====== The input ======

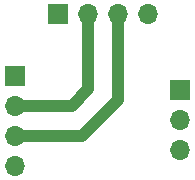
<source format=gbr>
%TF.GenerationSoftware,KiCad,Pcbnew,9.0.0*%
%TF.CreationDate,2025-05-17T14:57:31+07:00*%
%TF.ProjectId,PCB AS5600 satuan,50434220-4153-4353-9630-302073617475,rev?*%
%TF.SameCoordinates,Original*%
%TF.FileFunction,Copper,L1,Top*%
%TF.FilePolarity,Positive*%
%FSLAX46Y46*%
G04 Gerber Fmt 4.6, Leading zero omitted, Abs format (unit mm)*
G04 Created by KiCad (PCBNEW 9.0.0) date 2025-05-17 14:57:31*
%MOMM*%
%LPD*%
G01*
G04 APERTURE LIST*
%TA.AperFunction,ComponentPad*%
%ADD10R,1.700000X1.700000*%
%TD*%
%TA.AperFunction,ComponentPad*%
%ADD11O,1.700000X1.700000*%
%TD*%
%TA.AperFunction,Conductor*%
%ADD12C,1.000000*%
%TD*%
G04 APERTURE END LIST*
D10*
%TO.P,J1,1,Pin_1*%
%TO.N,DIR1*%
X100600000Y-59100000D03*
D11*
%TO.P,J1,2,Pin_2*%
%TO.N,SCL1*%
X100600000Y-61640000D03*
%TO.P,J1,3,Pin_3*%
%TO.N,SDA1*%
X100600000Y-64180000D03*
%TO.P,J1,4,Pin_4*%
%TO.N,GPO1*%
X100600000Y-66720000D03*
%TD*%
D10*
%TO.P,J2,1,Pin_1*%
%TO.N,VCC1*%
X114600000Y-60320000D03*
D11*
%TO.P,J2,2,Pin_2*%
%TO.N,OUT1*%
X114600000Y-62860000D03*
%TO.P,J2,3,Pin_3*%
%TO.N,DIR1*%
X114600000Y-65400000D03*
%TD*%
D10*
%TO.P,J3,1,Pin_1*%
%TO.N,VCC1*%
X104300000Y-53900000D03*
D11*
%TO.P,J3,2,Pin_2*%
%TO.N,SCL1*%
X106840000Y-53900000D03*
%TO.P,J3,3,Pin_3*%
%TO.N,SDA1*%
X109380000Y-53900000D03*
%TO.P,J3,4,Pin_4*%
%TO.N,DIR1*%
X111920000Y-53900000D03*
%TD*%
D12*
%TO.N,SCL1*%
X105460000Y-61640000D02*
X100600000Y-61640000D01*
%TO.N,SDA1*%
X109380000Y-53900000D02*
X109380000Y-61120000D01*
X106320000Y-64180000D02*
X100600000Y-64180000D01*
%TO.N,SCL1*%
X106840000Y-53900000D02*
X106840000Y-60260000D01*
%TO.N,SDA1*%
X109380000Y-61120000D02*
X106320000Y-64180000D01*
%TO.N,SCL1*%
X106840000Y-60260000D02*
X105460000Y-61640000D01*
%TD*%
M02*

</source>
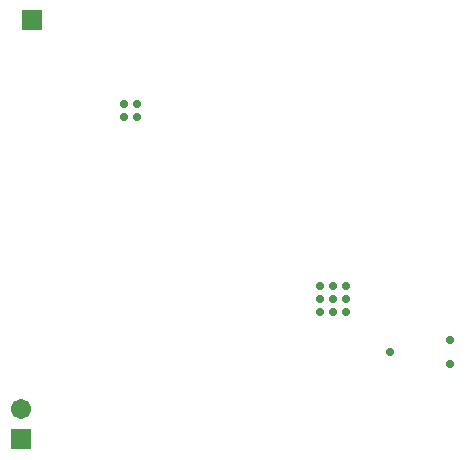
<source format=gbs>
G04 Layer_Color=8150272*
%FSLAX43Y43*%
%MOMM*%
G71*
G01*
G75*
%ADD34C,0.711*%
%ADD63C,1.703*%
%ADD64R,1.703X1.703*%
%ADD65R,1.703X1.703*%
%ADD66C,0.703*%
D34*
X56642Y14224D02*
D03*
X61722Y15240D02*
D03*
Y13208D02*
D03*
D63*
X25400Y9398D02*
D03*
D64*
Y6858D02*
D03*
D65*
X26289Y42291D02*
D03*
D66*
X34121Y35221D02*
D03*
X35221D02*
D03*
X34121Y34121D02*
D03*
X35221D02*
D03*
X52916Y17569D02*
D03*
X51816D02*
D03*
X50716D02*
D03*
X52916Y18669D02*
D03*
X51816D02*
D03*
X50716D02*
D03*
X52916Y19769D02*
D03*
X51816D02*
D03*
X50716D02*
D03*
M02*

</source>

======

Your goal: What you return must match the lines above from the one with "X106320000Y-64180000D02*" through the one with "<source format=gbs>" exactly, with both ends included and the pictures excluded.

Task result:
X106320000Y-64180000D02*
X100600000Y-64180000D01*
%TO.N,SCL1*%
X106840000Y-53900000D02*
X106840000Y-60260000D01*
%TO.N,SDA1*%
X109380000Y-61120000D02*
X106320000Y-64180000D01*
%TO.N,SCL1*%
X106840000Y-60260000D02*
X105460000Y-61640000D01*
%TD*%
M02*

</source>
<source format=gbs>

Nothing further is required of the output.